Middleton Teachers Union Files Suit, Claims District Bargained In Bad Faith

After three days of failed negotiations in mid-March, the Middleton Education Association has filed a lawsuit against the Middleton-Cross Plains School District claiming that the officials didn’t bargain in good faith.

The negotiations come in the aftermath of the contentious political battles at the state Capitol pertaining to Gov. Scott Walker’s budget repair bill, which stripped most public workers of nearly all their collective bargaining rights.

Relations between Middleton school officials and union representatives appear to be heated.

“We don’t trust them,” said Middleton Education Association attorney Willie Haus. “They have not earned one iota of our trust.”

District officials said that contract changes are about reducing costs.

“Over the past contract term of two years, the district has incurred arbitration expenses in excess of $240,000,” said School Board President Ellen Lindgren. “We didn’t want to keep going to court and spending taxpayer dollars on lawyers when it could be put in classroom teachers’ pockets.”

MEA officials claimed that, unlike other area school districts that agreed to contracts with fiscal concessions, the Middleton-Cross Plains School District presented a contract that would require fiscal concessions in addition to making other changes to the contract.

“They act like (Gov. Scott) Walker’s law is already in place, and they are going to take full advantage of it,” Haus said.

Haus said there were more than 120 deletions in the proposed contract, such as eliminating just cause for discharge or non-renewal notices and the elimination of third-party arbitrators. It does add an extra step of a grievance officer, but the school board will have the final say in the grievance process.

On Tuesday, the district sent out a letter in response to the lawsuit filed.

“The complaint filed by Attorney Haus and the MEA leadership is further evidence that the union approach to resolving disagreements is to preemptively file actions in court rather than resolving disputes locally,” said Lindgren.

District leaders said they first learned of the lawsuit in the media — something some parents said didn?t feel right.

“I don’t have an opinion, I guess, either for or against the school board or the teachers’ union, but I do feel it would have been more appropriate for the teachers’ union’s lawyers to let the school board know before they publish it or let it out to the news media,” said Erinn Kruser, a parent.

The district also has a contract proposal explanation on its website. The district estimated that it will receive $3.5 million less under Walker’s proposed budget. It said even with the fiscal concessions the budget repair bill offers, the district would still face a shortfall of $600,000.

The district said the proposed contract allows it to be able to cover those additional costs without losing the existing quality of excellence in the district.

But Haus argued that the district needs to negotiate under the current law. He said that the budget repair bill has not been published, though that debate continues in separate litigation, and until the law is passed, the district is obliged to negotiate using collective bargaining rights that go beyond fiscal concerns.

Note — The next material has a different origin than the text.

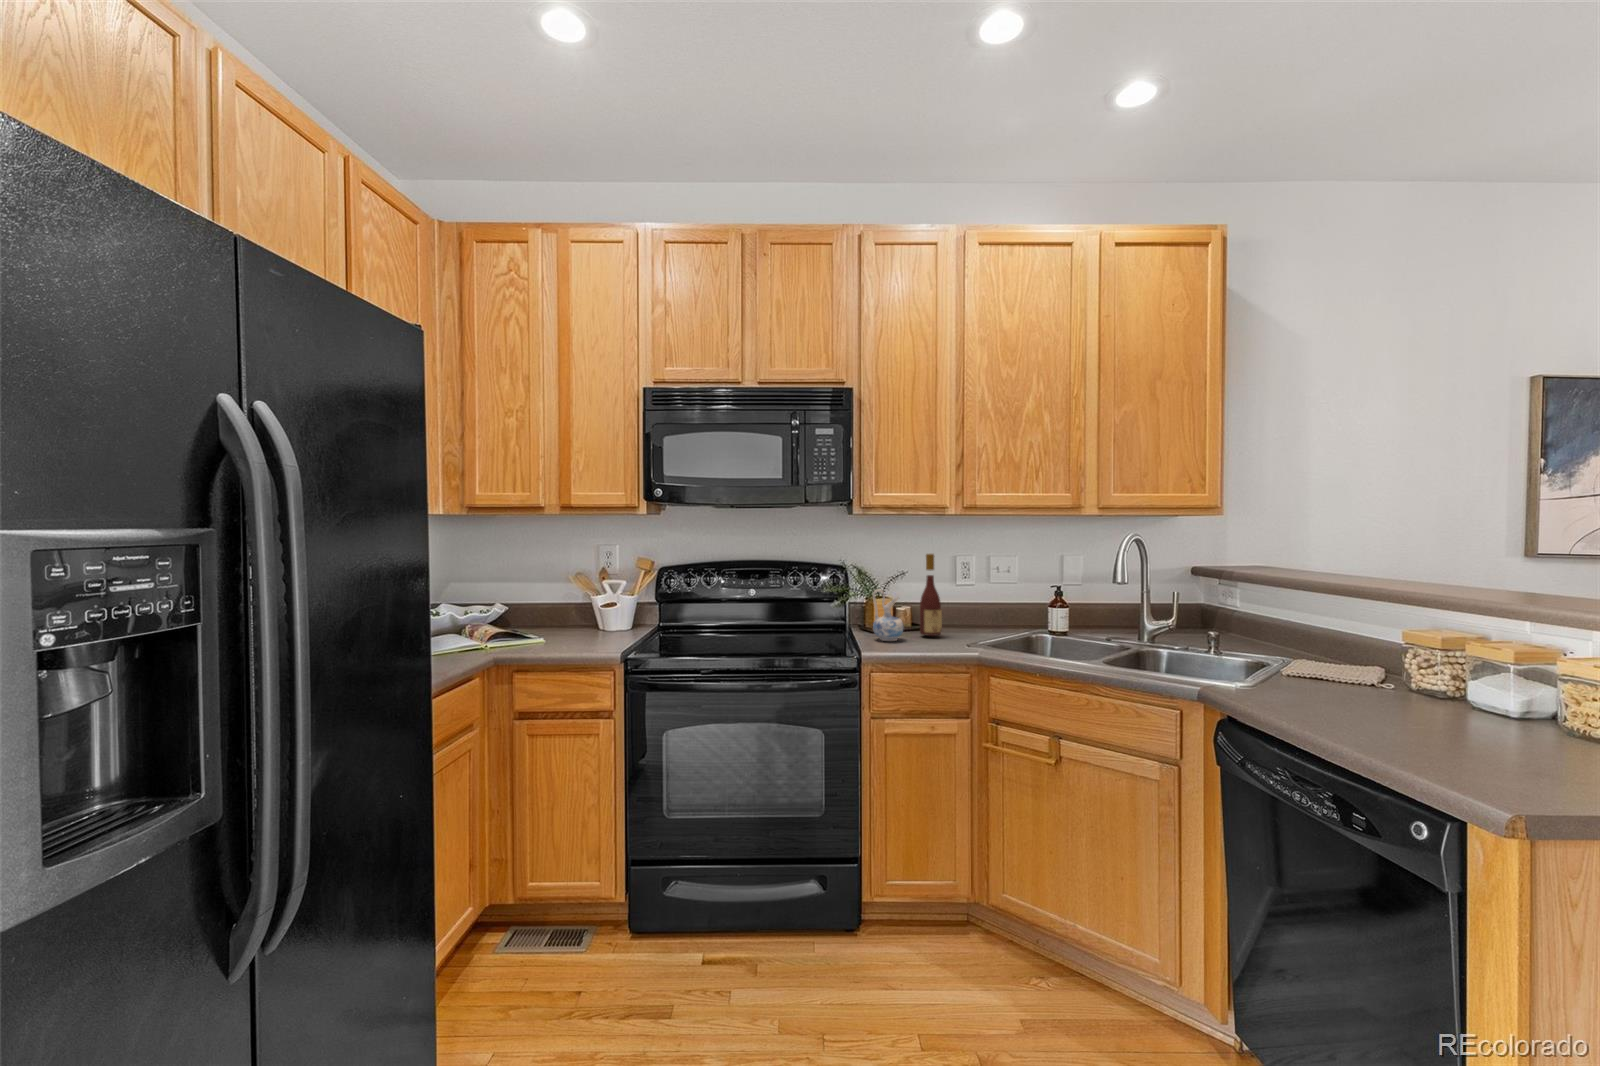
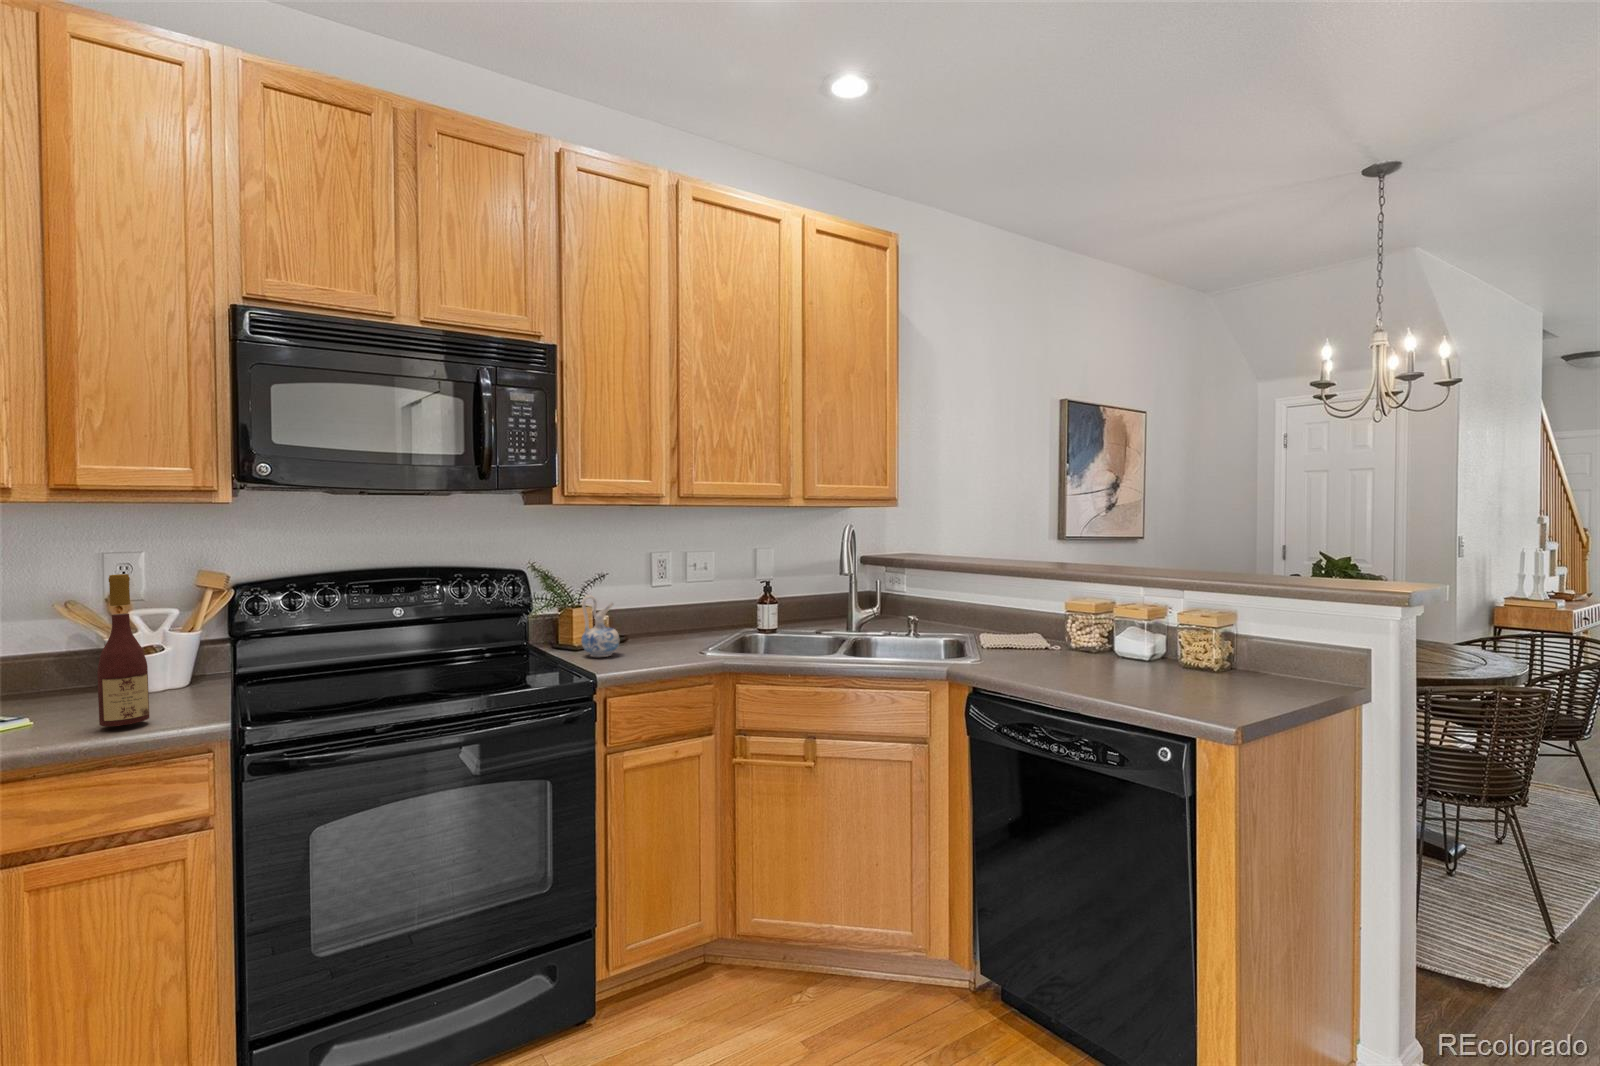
wine bottle: present [920,554,942,636] -> present [97,574,149,726]

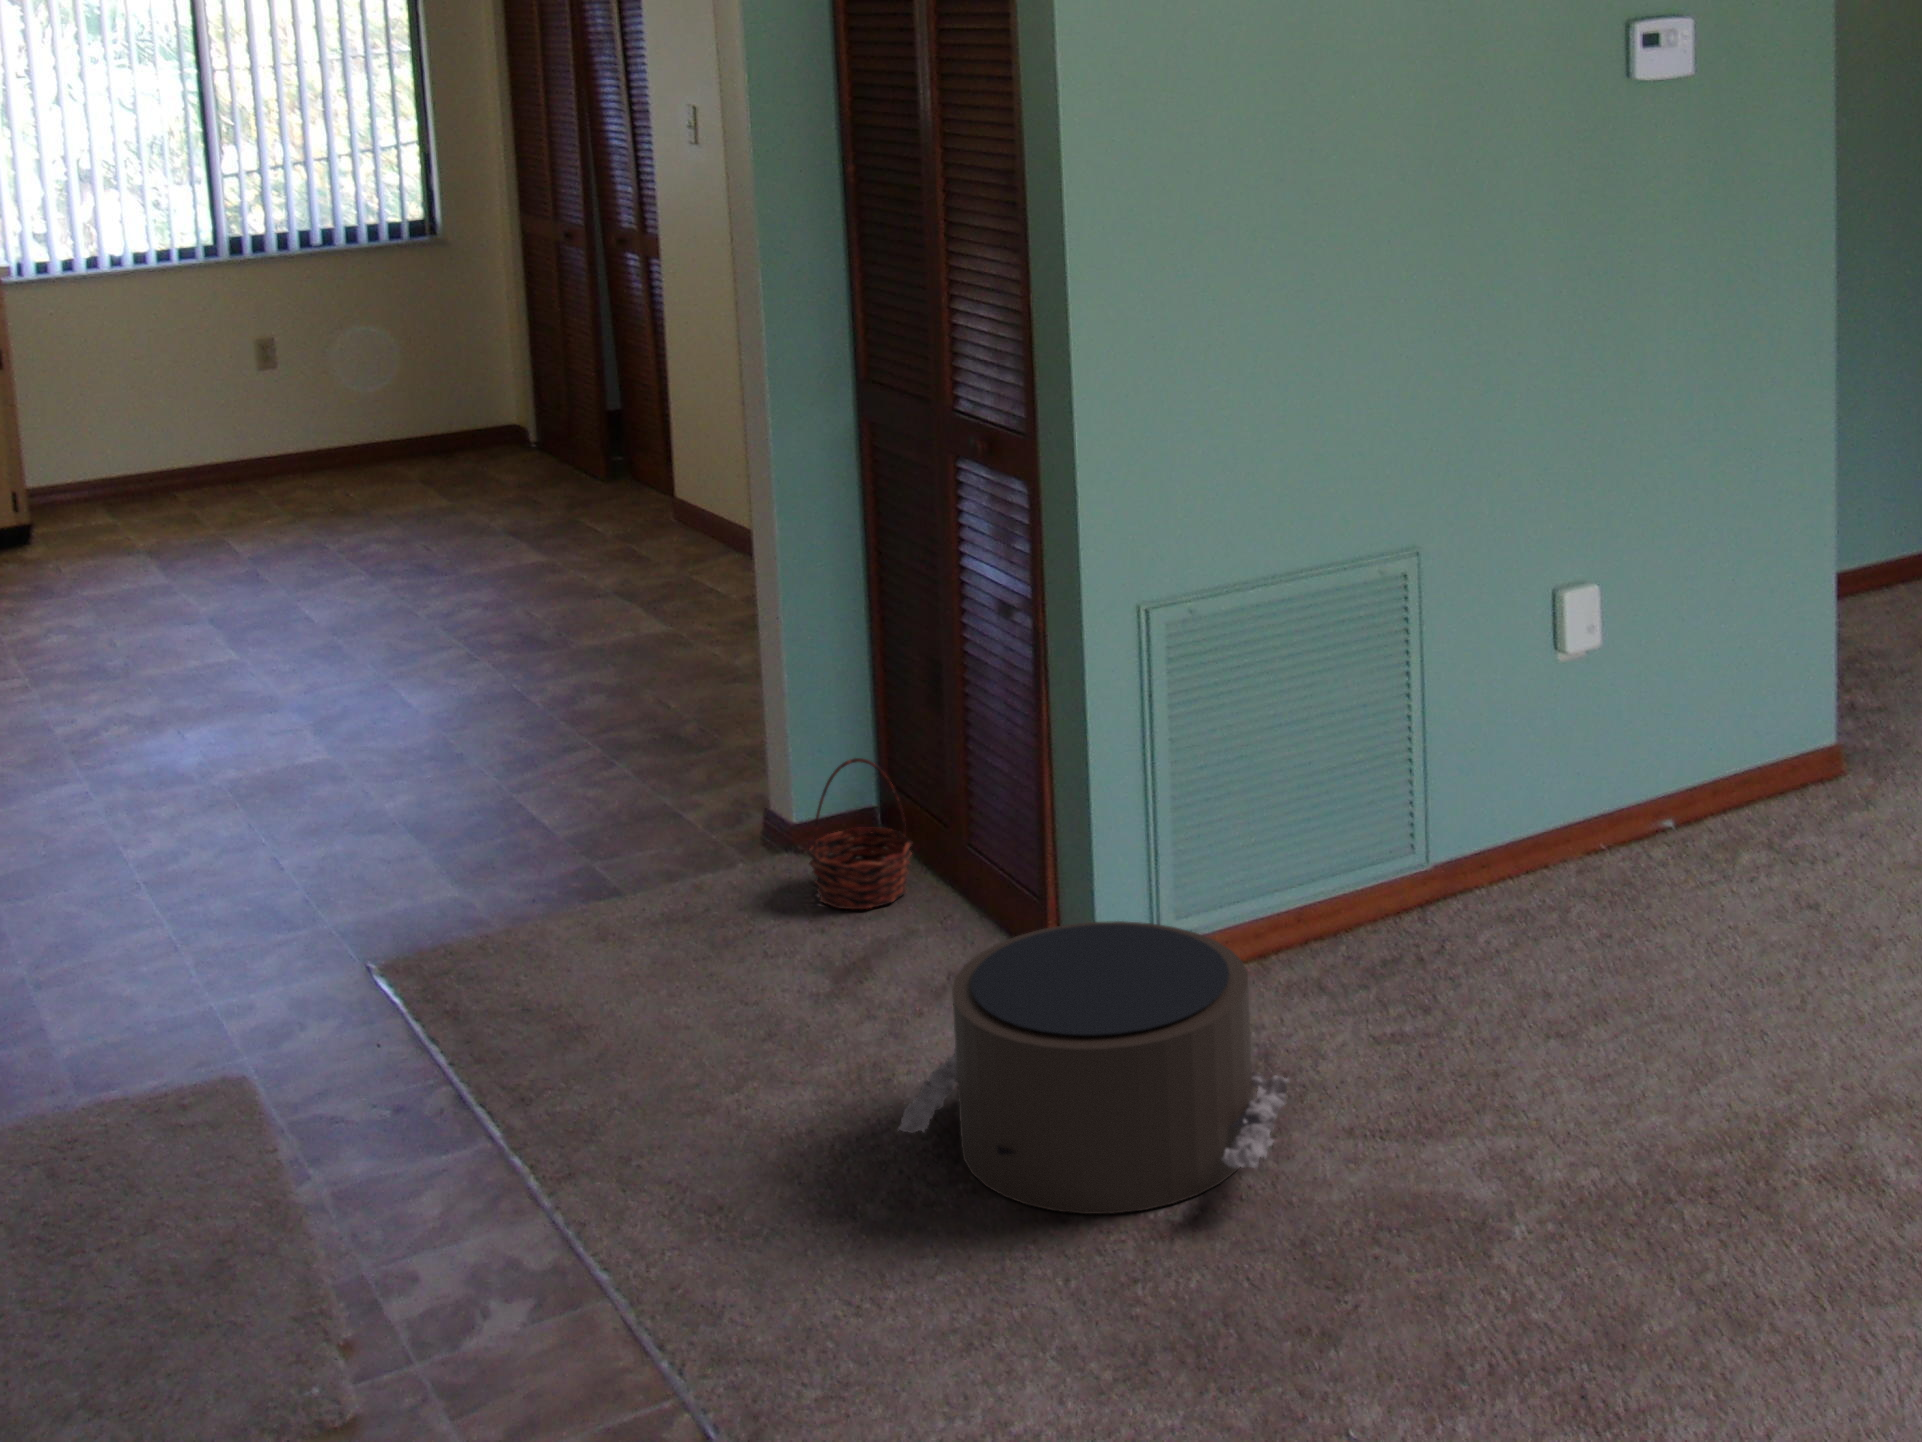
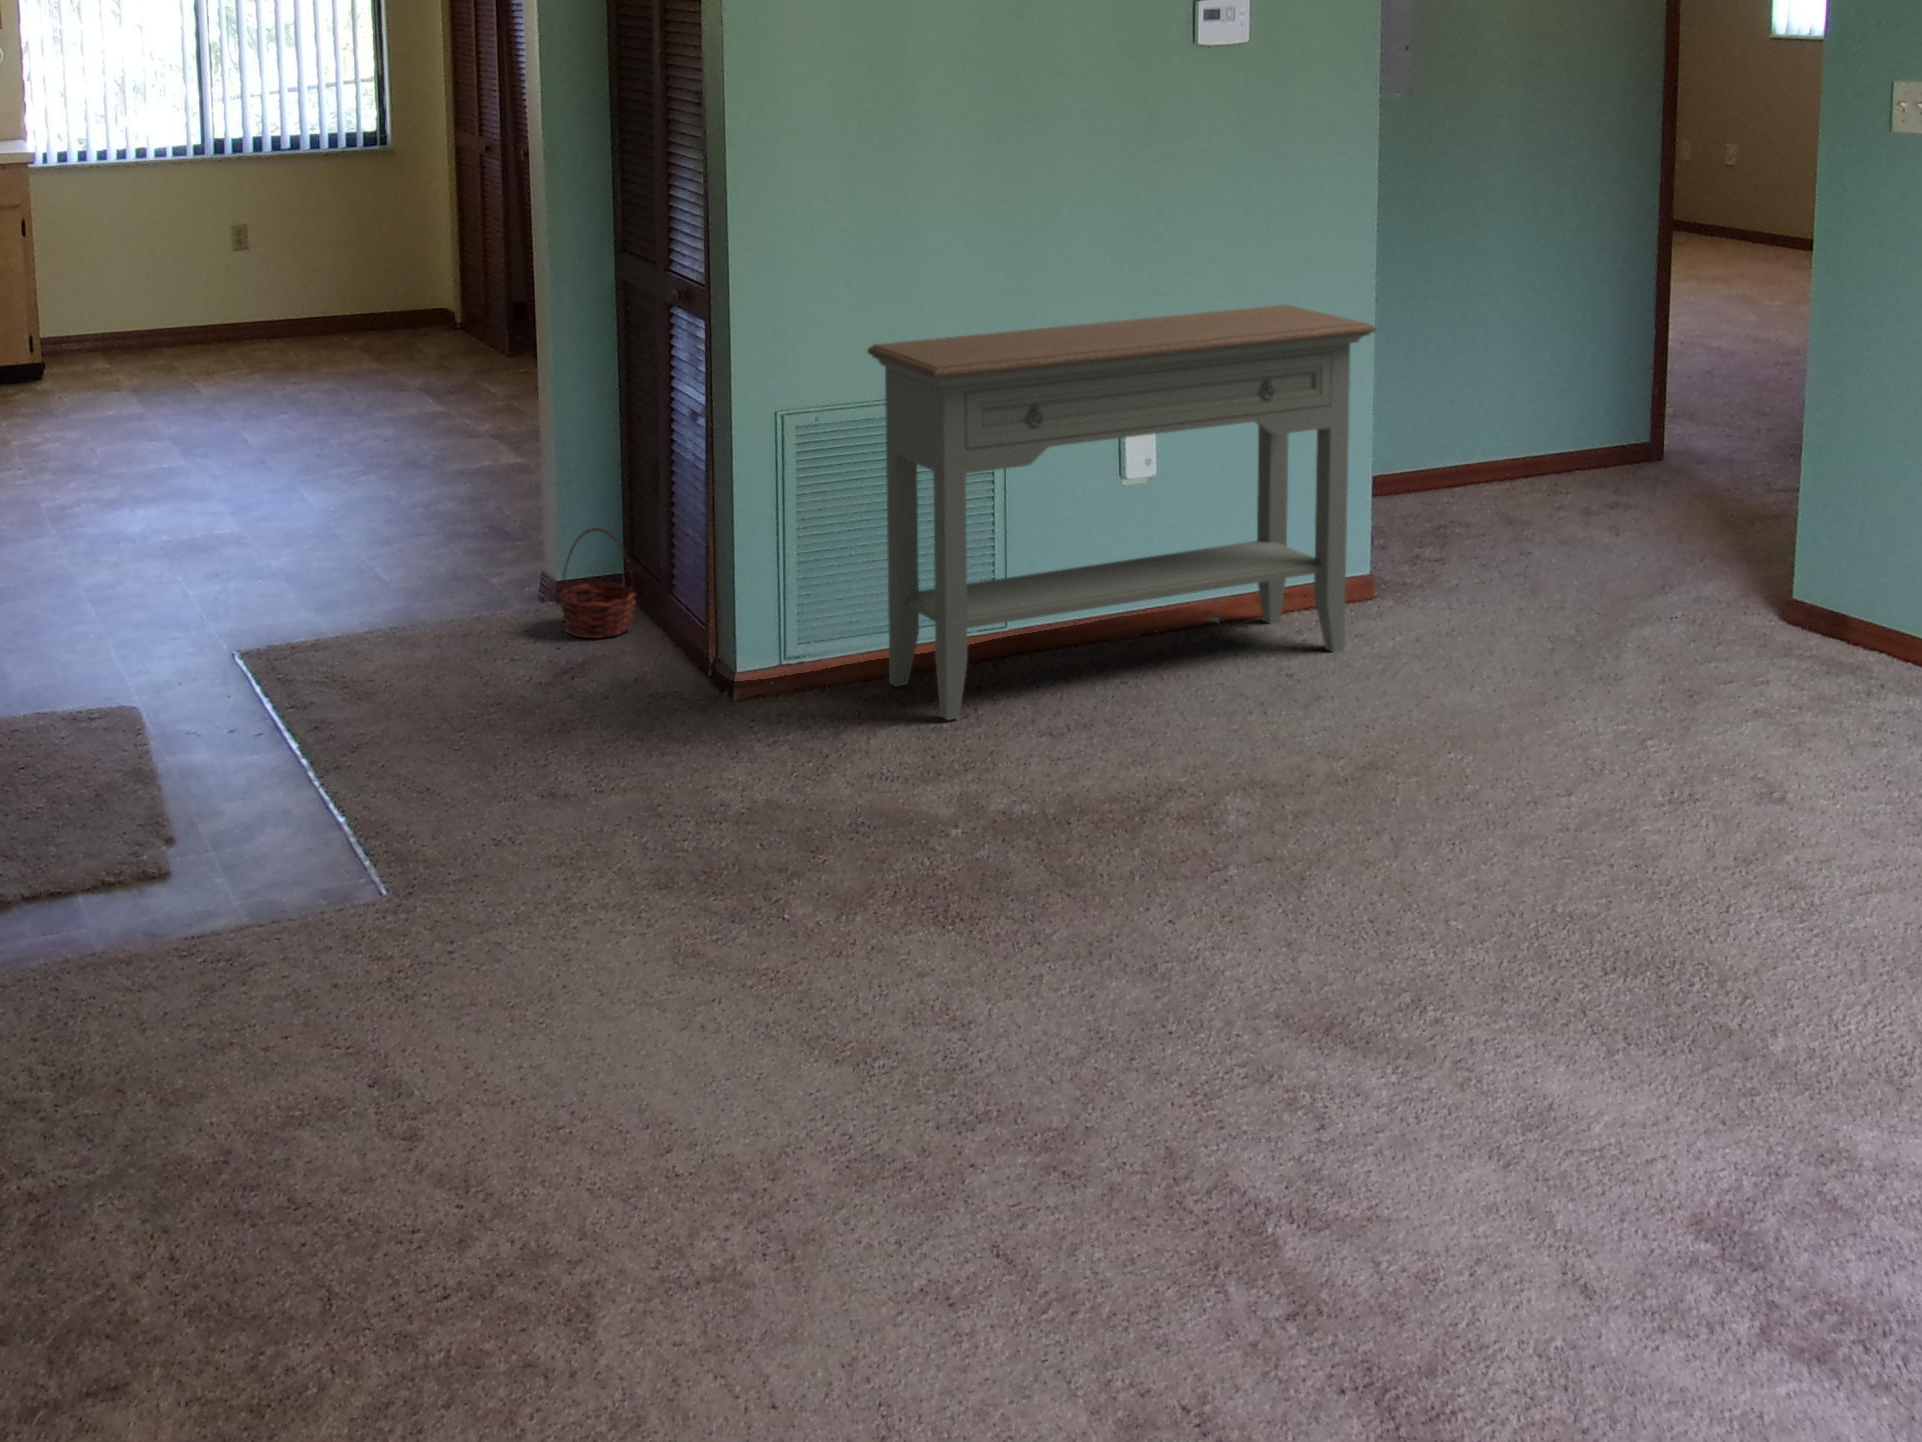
console table: none [1255,412,1895,1019] -> present [868,305,1376,720]
pouf: present [898,921,1290,1214] -> none [557,629,838,810]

“We are willing to continue negotiations in the event that there is clarity regarding our legal authority to negotiate. The Board, however, views the complaint by the Middleton Education Association as frivolous and without merit,” the Middleton-Cross Plains School Board said in a statement.

Haus said they will revisit negotiations if the district adheres to collective bargaining rights that they have negotiated contracts with in the past.

The district now has 45 days to respond to the complaint.